HD Hardware Suppliers Squeezed by Price Declines

Mar 13, 2008  •  Post A Comment

More than 10 million North American consumers marked the holiday season last year by buying a new high-definition television set. But some of the industry’s component makers are now finding less reason to celebrate.
Manufacturers of liquid-crystal display television components such as flat-screen panels are likely to see profit margins narrow as U.S. big-box retailers such as Wal-Mart and online merchants such as Amazon.com compete with electronics specialty stores like Best Buy by offering the cheapest HDTVs.
Such price reductions have cut original equipment manufacturers’ profit margins in half to about 4% in the past year, while TV companies’ margins on LCDs fell about 2 percentage points to about 7%, said Paul Gagnon, director of North America television research at NPD Group unit DisplaySearch.
As a result, OEMs, including companies such as Proview and TPV Technology, outsourced about 23% of their functions during the third quarter of 2007, up from about 15% two years earlier, DisplaySearch said this week. That figure may rise to 35% as sales of HDTVs, which account for most LCD sets, slow and retailers and leading LCD TV brands such as Sony and Samsung, which account for about 40% of the market, continue to lower prices.
“TV brands and OEM producers have had to give up their margins,” Mr.

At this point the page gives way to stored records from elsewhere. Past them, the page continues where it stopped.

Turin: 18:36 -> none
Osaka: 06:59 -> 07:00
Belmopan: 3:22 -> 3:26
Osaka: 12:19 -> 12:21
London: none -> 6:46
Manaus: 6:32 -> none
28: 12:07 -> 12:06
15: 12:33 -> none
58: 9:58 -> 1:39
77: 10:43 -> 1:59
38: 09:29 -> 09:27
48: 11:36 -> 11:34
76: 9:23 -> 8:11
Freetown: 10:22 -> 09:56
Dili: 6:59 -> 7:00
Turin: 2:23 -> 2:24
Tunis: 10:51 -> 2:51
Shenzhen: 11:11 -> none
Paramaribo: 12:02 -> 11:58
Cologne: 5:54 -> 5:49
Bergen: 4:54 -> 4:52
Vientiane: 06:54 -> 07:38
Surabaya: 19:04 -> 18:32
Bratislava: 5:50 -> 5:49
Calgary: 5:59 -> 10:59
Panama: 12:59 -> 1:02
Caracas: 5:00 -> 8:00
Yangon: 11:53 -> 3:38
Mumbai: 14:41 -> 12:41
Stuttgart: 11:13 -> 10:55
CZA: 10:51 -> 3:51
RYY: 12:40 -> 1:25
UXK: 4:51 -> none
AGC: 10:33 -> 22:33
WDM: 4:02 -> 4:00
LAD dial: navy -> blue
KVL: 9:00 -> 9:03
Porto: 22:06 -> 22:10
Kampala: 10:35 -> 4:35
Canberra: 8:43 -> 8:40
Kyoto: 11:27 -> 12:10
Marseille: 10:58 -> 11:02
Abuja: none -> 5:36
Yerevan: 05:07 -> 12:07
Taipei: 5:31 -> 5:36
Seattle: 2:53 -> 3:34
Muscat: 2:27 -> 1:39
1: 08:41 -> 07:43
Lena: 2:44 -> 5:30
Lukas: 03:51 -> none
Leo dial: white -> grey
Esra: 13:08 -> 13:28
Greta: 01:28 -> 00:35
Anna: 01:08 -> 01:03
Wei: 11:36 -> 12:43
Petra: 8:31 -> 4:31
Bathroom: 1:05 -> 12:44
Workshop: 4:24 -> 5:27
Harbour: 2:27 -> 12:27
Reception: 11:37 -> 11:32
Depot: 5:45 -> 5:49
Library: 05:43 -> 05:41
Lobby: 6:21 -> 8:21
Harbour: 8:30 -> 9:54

Gagnon said. “Somebody’s going to take share from somebody else in order to grow.”
North American consumers took advantage of a 6% average price drop in LCDs to buy 10.3 million HDTVs in the fourth quarter, up 52% from a year earlier.
That surge in HDTV sales and the resulting increased demand for high-definition service may give television service providers, and in turn, customers, further opportunity to save as HD set-top box unit sales jumped, causing costs to fall, Reed Elsevier research unit In-Stat said in a separate report this week.
While set-top box unit sales doubled last year and are expected to triple this year, dollar volume will remain about flat at $2 billion because of dropping component costs, said Michelle Abraham, principal analyst at In-Stat.
Still, customers should expect HDTV price declines, which slowed last year from a 21% drop in 2006, to taper off further this year as some TV brands and OEMs drop out of the market, Gagnon said.
“Consumers expect to find a better deal every year, but they will definitely not see prices fall as fast,” Mr. Gagnon said.